Summoning echoes of both Proof (damaged younger daughter resents the seemingly well-adjusted sibling who escaped the family maw) and American Buffalo (petty grifter tries to pull a con), Rebeck has crafted a caper that’s equally comic and captivating. She reveals just enough about her quintet of characters to keep you guessing as to their motives and capabilities, and leaves just enough questions unanswered to keep you mulling long after the curtain has fallen.

Rebeck is aided in the endeavor by a cast that is pure perfection. We meet Jackie (a volatile Marin Ireland) in the dusty offices of P&J Philatelic Co. (Eugene Lee’s tin-ceilinged set looks as if it had been lifted intact from a 1940s film noir.) Proprietor Philip (Robert Dorfman) refuses even to look at the album she has lugged in — at least, not without exacting a sizable fee. Of course, Jackie is hard up or she wouldn’t be there, an amateur “lamb” primed for the slaughter. Or so it seems.

In the face of Philip’s obduracy, office hanger-on Dennis (the antic Michael Aronov, playing a clumsy conniver with Lotharian leanings) offers his assistance. Is this a routine that the pair has worked out? If so, which pair? We’re never quite sure, but one thing is certain: The stakes are mega-high. If Jackie’s collection contains what it seems to, the haul could hover in the eight figures.

There’s just one hitch: It’s not actually Jackie’s collection. Her uptight half-sister Mary (Laura Latreille), who has returned to help clear out the family home after their mother’s death, claims the album for her own, since it was her grandfather — not Jackie’s — who amassed it. Latreille does a lovely job limning the hysteria that lurks at the edges of this prissy, superficially “together,” odd duck. As Mary alludes to the warnings of numerous friends that she should beware a “financial quagmire,” it’s difficult to picture just who these might be. It’s satisfying to see Mary finally flip out, revealing her true colors.

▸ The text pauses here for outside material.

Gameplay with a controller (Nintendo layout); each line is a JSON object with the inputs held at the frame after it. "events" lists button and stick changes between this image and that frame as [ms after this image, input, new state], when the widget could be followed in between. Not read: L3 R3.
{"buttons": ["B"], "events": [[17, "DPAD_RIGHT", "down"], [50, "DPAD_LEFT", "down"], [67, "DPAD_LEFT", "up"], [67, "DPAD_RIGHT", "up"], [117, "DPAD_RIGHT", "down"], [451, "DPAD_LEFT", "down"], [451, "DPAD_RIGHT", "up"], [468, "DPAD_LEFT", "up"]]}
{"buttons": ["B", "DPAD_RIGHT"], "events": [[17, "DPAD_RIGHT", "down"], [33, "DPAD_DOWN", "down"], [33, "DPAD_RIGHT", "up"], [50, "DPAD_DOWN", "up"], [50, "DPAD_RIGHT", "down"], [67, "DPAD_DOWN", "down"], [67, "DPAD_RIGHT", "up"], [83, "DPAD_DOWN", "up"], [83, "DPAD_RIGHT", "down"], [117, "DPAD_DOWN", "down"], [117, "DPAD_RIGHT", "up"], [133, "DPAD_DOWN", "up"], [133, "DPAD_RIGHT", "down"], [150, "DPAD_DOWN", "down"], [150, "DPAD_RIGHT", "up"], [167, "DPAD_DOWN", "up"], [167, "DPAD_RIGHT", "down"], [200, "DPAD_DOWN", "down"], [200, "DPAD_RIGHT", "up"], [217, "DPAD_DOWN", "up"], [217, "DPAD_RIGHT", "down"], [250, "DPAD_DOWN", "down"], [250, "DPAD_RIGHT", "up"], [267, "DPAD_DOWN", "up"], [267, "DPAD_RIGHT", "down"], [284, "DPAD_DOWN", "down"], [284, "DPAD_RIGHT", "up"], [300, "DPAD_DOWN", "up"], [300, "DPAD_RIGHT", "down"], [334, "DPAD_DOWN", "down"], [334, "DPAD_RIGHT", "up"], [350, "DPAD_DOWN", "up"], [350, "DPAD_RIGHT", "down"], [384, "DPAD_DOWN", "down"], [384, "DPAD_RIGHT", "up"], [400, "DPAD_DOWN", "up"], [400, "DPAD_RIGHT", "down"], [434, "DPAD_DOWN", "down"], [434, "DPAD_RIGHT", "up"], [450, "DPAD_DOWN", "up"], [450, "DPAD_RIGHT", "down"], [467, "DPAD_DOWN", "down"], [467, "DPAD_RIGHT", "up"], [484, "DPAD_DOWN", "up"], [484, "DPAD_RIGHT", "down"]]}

Jackie is a loner by circumstance, not choice, and her emotional territory is just as emotionally mine-riddled as Mary’s. Rebeck uneaeths a rich comic lode in the friction between the half-sisters, in Dennis’s efforts to play them off of each other, and in Jackie’s confrontation with Sterling (James Gale), a super-rich thug of a collector. With his Cockney accent and his air of ill-contained menace, Sterling is a figure out of Pinter — and, true to type, he turns genuinely scary.

The outcome that Rebeck wrests from this five-way tug of war is ingenious, a send-them-home-smiling 11th-hour coup. The play is a definite keeper, one that future casts are bound to have fun with; but the current ensemble is so ideal that you’d do well to catch this premiere.